The kind of society this revolution aims to bring into being has great appeal to them. They all hate the ways races are separated off and all the stupid stereotypes different people have of each other which they are coming to understand are the product of how this system plays people. They see people as human beings first and value knowing people of different races. They also would very much like to see the walls broken down between men and women so they too would basically relate to each other as people, not as sex objects. But this is a tough one in their world. One of them told how he has a number of girls that are his friends, but he can not keep those friendships and have a girlfriend because there was no way the girlfriend would ever believe that he was not sexually involved with the other girls. And this weighed heavily on him.

In here somewhere I told them about how in the 1960s one of the radical new shoots was the tendency for groups of young men and women to become friends and hang out together so people of different genders really got to know each other as people. This totally blew their minds and led to one of them talking about the problem today of when you do develop a relationship with a girl, you really don't know her at first. Getting together is mainly based on physical attraction. So you can be deep into a relationship before you discover that you and your partner think entirely differently on very important questions. This got us into a whole discussion of morality and how important it is for building relationships that can be relied on. We read the quote from BAsics about how principles only mean something when you are up against real challenges. This really resonated with them.
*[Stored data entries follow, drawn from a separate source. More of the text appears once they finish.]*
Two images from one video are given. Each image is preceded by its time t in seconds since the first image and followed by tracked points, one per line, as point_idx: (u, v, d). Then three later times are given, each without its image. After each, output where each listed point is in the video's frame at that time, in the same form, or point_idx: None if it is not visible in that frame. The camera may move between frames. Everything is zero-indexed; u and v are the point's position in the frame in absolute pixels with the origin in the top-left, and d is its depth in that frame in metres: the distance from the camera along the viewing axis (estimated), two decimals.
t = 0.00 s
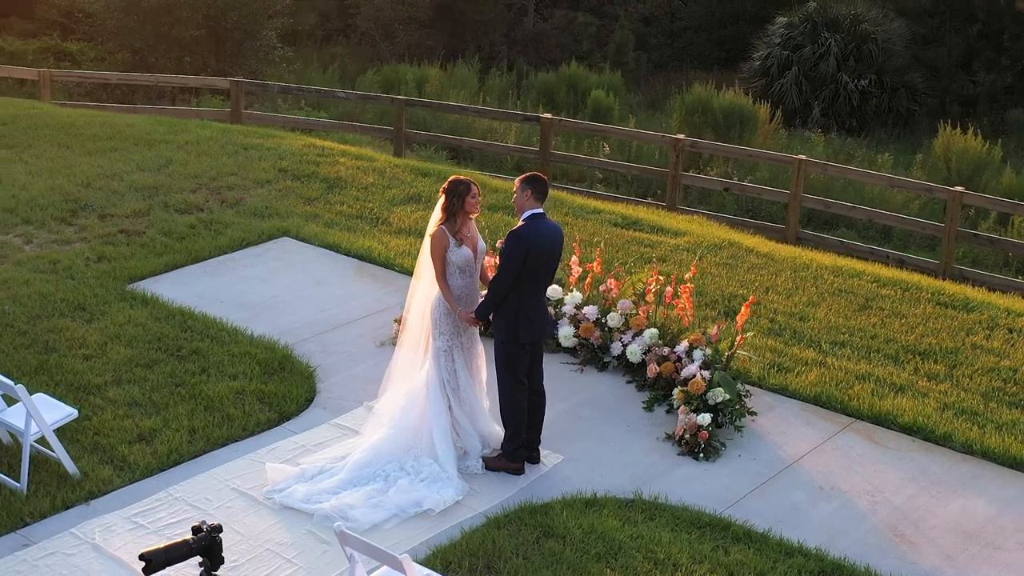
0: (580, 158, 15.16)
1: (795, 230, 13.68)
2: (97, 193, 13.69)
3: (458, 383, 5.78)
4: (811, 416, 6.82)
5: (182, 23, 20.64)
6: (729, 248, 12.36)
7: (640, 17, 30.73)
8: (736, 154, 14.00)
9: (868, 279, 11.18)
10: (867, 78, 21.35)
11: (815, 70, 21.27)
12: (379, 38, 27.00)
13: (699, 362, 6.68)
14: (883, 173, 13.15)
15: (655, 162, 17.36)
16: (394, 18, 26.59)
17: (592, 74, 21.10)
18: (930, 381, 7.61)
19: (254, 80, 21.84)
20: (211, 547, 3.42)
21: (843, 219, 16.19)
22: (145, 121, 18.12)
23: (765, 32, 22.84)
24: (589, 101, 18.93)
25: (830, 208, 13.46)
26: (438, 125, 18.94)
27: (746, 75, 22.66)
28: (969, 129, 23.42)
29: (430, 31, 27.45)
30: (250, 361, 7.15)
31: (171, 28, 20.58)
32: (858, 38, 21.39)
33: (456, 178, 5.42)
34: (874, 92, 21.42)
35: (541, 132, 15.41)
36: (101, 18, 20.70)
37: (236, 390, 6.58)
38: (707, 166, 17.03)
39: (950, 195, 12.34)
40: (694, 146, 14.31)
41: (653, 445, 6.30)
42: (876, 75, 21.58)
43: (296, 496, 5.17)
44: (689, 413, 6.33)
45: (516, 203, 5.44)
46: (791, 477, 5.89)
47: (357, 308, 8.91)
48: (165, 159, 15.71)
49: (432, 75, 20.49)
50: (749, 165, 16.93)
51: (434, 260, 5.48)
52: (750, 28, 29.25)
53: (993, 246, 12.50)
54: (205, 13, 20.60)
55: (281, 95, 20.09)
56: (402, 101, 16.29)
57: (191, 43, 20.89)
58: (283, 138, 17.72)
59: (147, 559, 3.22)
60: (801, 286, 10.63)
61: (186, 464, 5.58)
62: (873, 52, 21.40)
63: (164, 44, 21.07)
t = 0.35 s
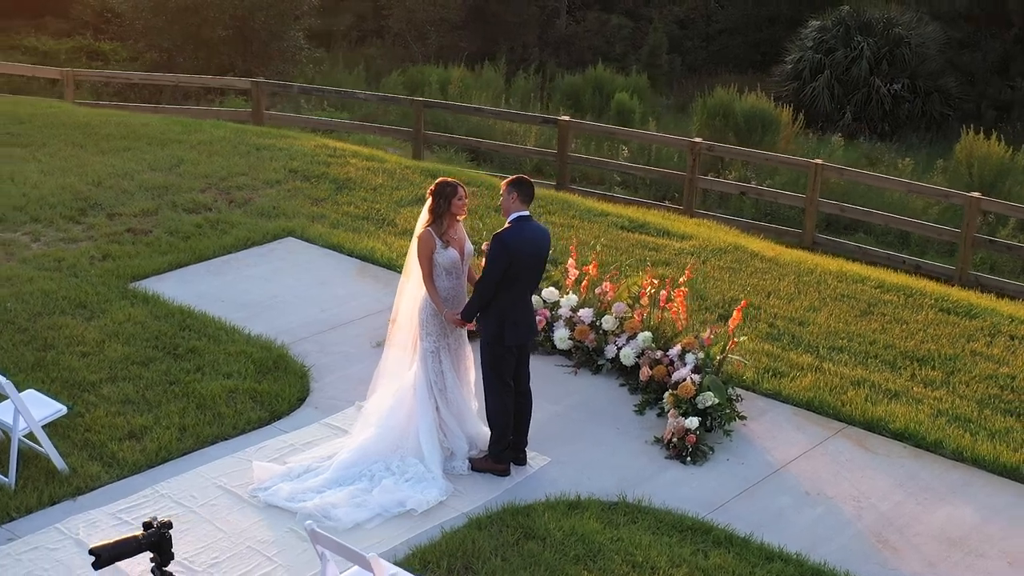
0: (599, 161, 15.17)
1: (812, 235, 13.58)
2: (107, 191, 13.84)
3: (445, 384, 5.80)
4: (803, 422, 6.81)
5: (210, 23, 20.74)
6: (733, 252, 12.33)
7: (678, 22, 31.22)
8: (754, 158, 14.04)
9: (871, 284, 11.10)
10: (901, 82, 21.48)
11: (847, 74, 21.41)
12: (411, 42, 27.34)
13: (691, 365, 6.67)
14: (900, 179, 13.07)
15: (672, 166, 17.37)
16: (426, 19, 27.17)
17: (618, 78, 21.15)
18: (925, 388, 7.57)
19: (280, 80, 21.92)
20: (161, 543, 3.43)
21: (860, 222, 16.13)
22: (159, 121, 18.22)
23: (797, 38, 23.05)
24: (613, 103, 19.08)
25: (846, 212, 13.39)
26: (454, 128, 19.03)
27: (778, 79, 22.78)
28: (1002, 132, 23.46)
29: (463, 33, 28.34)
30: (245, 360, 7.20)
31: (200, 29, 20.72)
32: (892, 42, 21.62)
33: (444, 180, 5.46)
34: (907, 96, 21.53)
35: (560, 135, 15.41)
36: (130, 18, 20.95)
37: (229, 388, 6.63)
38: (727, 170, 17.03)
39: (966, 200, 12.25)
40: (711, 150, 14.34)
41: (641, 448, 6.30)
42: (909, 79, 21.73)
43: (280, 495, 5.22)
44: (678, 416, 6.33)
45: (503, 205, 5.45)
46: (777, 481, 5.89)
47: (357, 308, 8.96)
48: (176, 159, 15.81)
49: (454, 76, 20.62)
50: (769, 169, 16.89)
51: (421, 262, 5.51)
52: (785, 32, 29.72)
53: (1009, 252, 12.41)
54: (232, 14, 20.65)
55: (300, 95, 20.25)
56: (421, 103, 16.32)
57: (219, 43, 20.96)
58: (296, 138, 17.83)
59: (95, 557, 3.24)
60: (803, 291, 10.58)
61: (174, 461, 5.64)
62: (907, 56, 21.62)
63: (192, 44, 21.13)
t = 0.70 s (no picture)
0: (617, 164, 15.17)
1: (831, 240, 13.54)
2: (117, 190, 13.98)
3: (430, 385, 5.83)
4: (792, 427, 6.80)
5: (237, 24, 20.88)
6: (737, 256, 12.29)
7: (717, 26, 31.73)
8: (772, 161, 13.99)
9: (873, 290, 11.02)
10: (936, 87, 21.54)
11: (882, 78, 21.55)
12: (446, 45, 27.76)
13: (680, 369, 6.66)
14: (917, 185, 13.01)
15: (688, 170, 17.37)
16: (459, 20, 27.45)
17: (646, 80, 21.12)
18: (918, 395, 7.54)
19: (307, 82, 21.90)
20: (108, 537, 3.21)
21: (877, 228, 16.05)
22: (174, 121, 18.34)
23: (832, 42, 23.24)
24: (639, 106, 19.20)
25: (864, 218, 13.32)
26: (471, 129, 19.11)
27: (813, 84, 22.99)
28: None
29: (496, 35, 28.88)
30: (239, 359, 7.26)
31: (228, 29, 20.86)
32: (928, 46, 21.71)
33: (429, 182, 5.52)
34: (942, 101, 21.55)
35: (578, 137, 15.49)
36: (159, 18, 21.24)
37: (220, 387, 6.69)
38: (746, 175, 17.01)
39: (984, 206, 12.20)
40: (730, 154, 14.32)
41: (627, 451, 6.32)
42: (944, 84, 21.75)
43: (262, 493, 5.27)
44: (664, 419, 6.34)
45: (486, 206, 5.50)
46: (761, 486, 5.90)
47: (355, 309, 9.00)
48: (188, 159, 15.90)
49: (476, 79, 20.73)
50: (788, 173, 16.85)
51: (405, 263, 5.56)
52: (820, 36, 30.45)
53: None
54: (260, 14, 20.83)
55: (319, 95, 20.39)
56: (441, 105, 16.34)
57: (247, 43, 21.08)
58: (310, 138, 17.94)
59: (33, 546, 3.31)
60: (804, 295, 10.54)
61: (161, 458, 5.71)
62: (943, 60, 21.69)
63: (220, 45, 21.23)
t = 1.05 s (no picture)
0: (632, 167, 15.18)
1: (844, 243, 13.46)
2: (124, 188, 14.11)
3: (416, 386, 5.87)
4: (781, 431, 6.80)
5: (262, 24, 21.04)
6: (740, 259, 12.26)
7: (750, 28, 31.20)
8: (788, 165, 13.98)
9: (875, 295, 10.98)
10: (967, 91, 21.51)
11: (912, 82, 21.57)
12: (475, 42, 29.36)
13: (669, 372, 6.66)
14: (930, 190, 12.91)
15: (704, 174, 17.36)
16: (489, 21, 29.21)
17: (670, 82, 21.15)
18: (909, 400, 7.52)
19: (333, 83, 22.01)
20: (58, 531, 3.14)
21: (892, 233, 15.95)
22: (187, 121, 18.44)
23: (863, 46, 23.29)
24: (659, 109, 19.28)
25: (877, 223, 13.23)
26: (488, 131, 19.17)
27: (843, 87, 23.06)
28: None
29: (528, 38, 29.73)
30: (233, 358, 7.31)
31: (253, 29, 21.01)
32: (959, 50, 21.79)
33: (414, 184, 5.56)
34: (973, 106, 21.50)
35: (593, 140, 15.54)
36: (186, 19, 21.48)
37: (212, 385, 6.74)
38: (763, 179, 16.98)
39: (999, 212, 12.09)
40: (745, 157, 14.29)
41: (613, 454, 6.34)
42: (976, 89, 21.70)
43: (245, 490, 5.33)
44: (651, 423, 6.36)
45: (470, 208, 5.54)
46: (744, 490, 5.91)
47: (353, 309, 9.05)
48: (197, 159, 16.00)
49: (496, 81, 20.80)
50: (805, 177, 16.80)
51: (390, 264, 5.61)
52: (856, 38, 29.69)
53: None
54: (285, 15, 21.02)
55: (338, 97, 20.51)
56: (457, 106, 16.35)
57: (270, 43, 21.21)
58: (321, 138, 18.02)
59: None
60: (802, 300, 10.52)
61: (148, 455, 5.77)
62: (975, 64, 21.69)
63: (245, 45, 21.37)
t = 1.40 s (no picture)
0: (650, 170, 15.20)
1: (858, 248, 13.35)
2: (135, 187, 14.23)
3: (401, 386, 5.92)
4: (769, 436, 6.81)
5: (290, 24, 21.22)
6: (744, 263, 12.22)
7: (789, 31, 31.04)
8: (806, 169, 13.94)
9: (878, 301, 10.93)
10: (1004, 96, 21.27)
11: (948, 86, 21.49)
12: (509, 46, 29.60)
13: (657, 375, 6.66)
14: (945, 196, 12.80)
15: (725, 178, 17.32)
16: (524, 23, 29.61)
17: (699, 86, 21.27)
18: (901, 407, 7.50)
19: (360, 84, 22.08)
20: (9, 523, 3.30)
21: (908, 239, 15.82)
22: (201, 121, 18.54)
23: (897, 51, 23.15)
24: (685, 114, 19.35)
25: (894, 228, 13.18)
26: (508, 133, 19.22)
27: (878, 91, 22.99)
28: None
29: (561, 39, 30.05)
30: (227, 356, 7.38)
31: (281, 29, 21.19)
32: (996, 55, 21.59)
33: (400, 185, 5.62)
34: (1008, 111, 21.16)
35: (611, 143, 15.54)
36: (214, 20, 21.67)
37: (204, 383, 6.81)
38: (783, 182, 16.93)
39: (1016, 216, 12.05)
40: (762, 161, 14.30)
41: (598, 456, 6.36)
42: (1013, 94, 21.47)
43: (229, 487, 5.39)
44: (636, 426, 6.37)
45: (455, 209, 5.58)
46: (728, 494, 5.92)
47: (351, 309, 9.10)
48: (209, 159, 16.11)
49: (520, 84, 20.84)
50: (824, 182, 16.75)
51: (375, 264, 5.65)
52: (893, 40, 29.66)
53: None
54: (314, 15, 21.17)
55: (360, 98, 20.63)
56: (478, 107, 16.36)
57: (298, 43, 21.37)
58: (334, 139, 18.10)
59: None
60: (802, 305, 10.49)
61: (136, 451, 5.85)
62: (1011, 69, 21.50)
63: (272, 45, 21.53)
So there is certainly a mood among the three of them that the world is really fucked up and something needs to be done, and in some way they want to and need to be part of this. At the end of our last discussion, I asked them to think about whether they would like to meet some of these revolutionaries because if they did I might be able to help make that happen. They all said that they would definitely think about it—but they also indicated that they would probably say yes.

Determination decides who makes it out of the ghetto—now there is a tired old cliché, at its worst, on every level. This is like looking at millions of people being put through a meatgrinder and instead of focusing on the fact that the great majority are chewed to pieces, concentrating instead on the few who slip through in one piece and then on top of it all, using this to say that “the meatgrinder works”!